DocBank icon indicating copy to clipboard operation
DocBank copied to clipboard

pdf files not included in the dataset

Open Apurv3377 opened this issue 3 years ago • 6 comments

I have been working on DocBank_samples since a month now. Today I downloaded the main dataset from onedrive and I could not see any pdf files! I wanted to request , If it is possible to provide the PDF files too?

I appreciate the help!

Apurv3377 avatar Jun 06 '21 09:06 Apurv3377

I also wonder why no PDFs are provided. Providing only images + annotations puts restrictions on what kind of models can be build. What if I want a model that just takes PDFs and not just images?

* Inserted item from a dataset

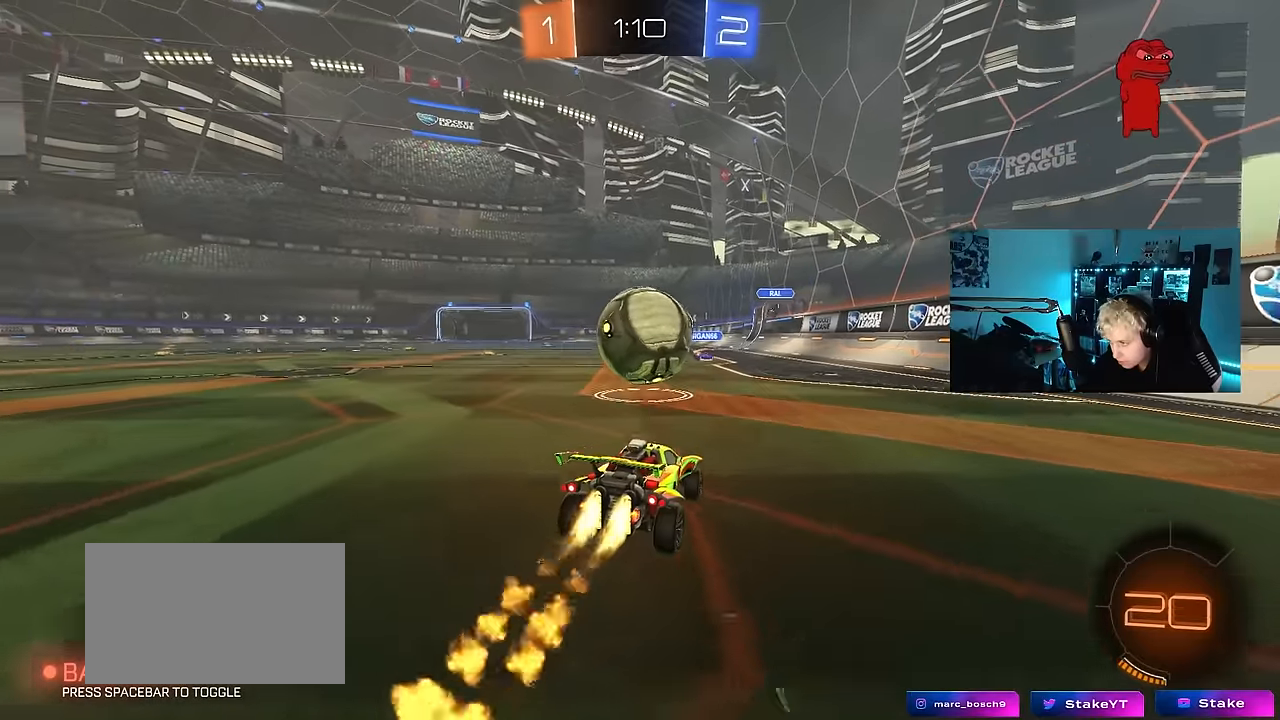
{"keys": ["d", "w"], "mouse": ["left"], "mouse_move": "still", "events": [[50, "a", "down"], [100, "mouse_right", "down"], [150, "a", "up"], [150, "w", "up"], [184, "d", "down"], [184, "mouse_right", "up"], [417, "w", "down"]]}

iiLaurens avatar Jun 12 '21 09:06 iiLaurens

Actually, I am also fine if only non-colored PDFs are provided. :) But Yes would be more helpful with annotated.

Apurv3377 avatar Jun 14 '21 14:06 Apurv3377

In fact, the PDF is derived from arXiv's papers during 2014-2018, but we currently have no plan to provide corresponding pdfs. Sorry about this.

liminghao1630 avatar Jun 15 '21 06:06 liminghao1630

Hello @liminghao1630, thank you for your project. About pdfs, are you planning to publish at least the code for preprocessing them? I mean, if I get a quick look to an original paper corrisponding to your images I see some mismatch between their parts, e.g. images in different pages (and so bound boxes and annotations in general).

andreagemelli avatar Nov 03 '21 13:11 andreagemelli

Does anyone know if the names of the PDFs are available? In that case I guess one could build a pipeline to download them.

mattiasstahre avatar Jan 28 '22 11:01 mattiasstahre

@liminghao1630 It's unfortunate that you do not publish the original files as it prohibits pdf-based models from using this dataset.

@mattiasstahre I think that from looking at names of the .txt and .jpg files in the dataset one can identify the arxiv URL. 1.tar_1401.0098.gz_TachyonPotentialsV12-PRD-enviado_8.txt => https://arxiv.org/abs/1401.0098 (Title: Tachyon potentials from a supersymmetric FRW model) 1.tar_1501.00050.gz_Godoy-Diana_etal_2014_Enzo_Levi_Workshop_4_ori.jpg => https://arxiv.org/abs/1501.00050 (Title: Four-winged flapping flyer in forward flight)

1.tar_1501.00050.gz_Godoy-Diana_etal_2014_Enzo_Levi_Workshop_4_ori.jpg => arxiv.org/abs/1501.00050

The page number is also available from the filename (0 indexed, so 4 is the 5th page).

I might build a crawler for this if I got time.

jfreyberg avatar Apr 20 '23 13:04 jfreyberg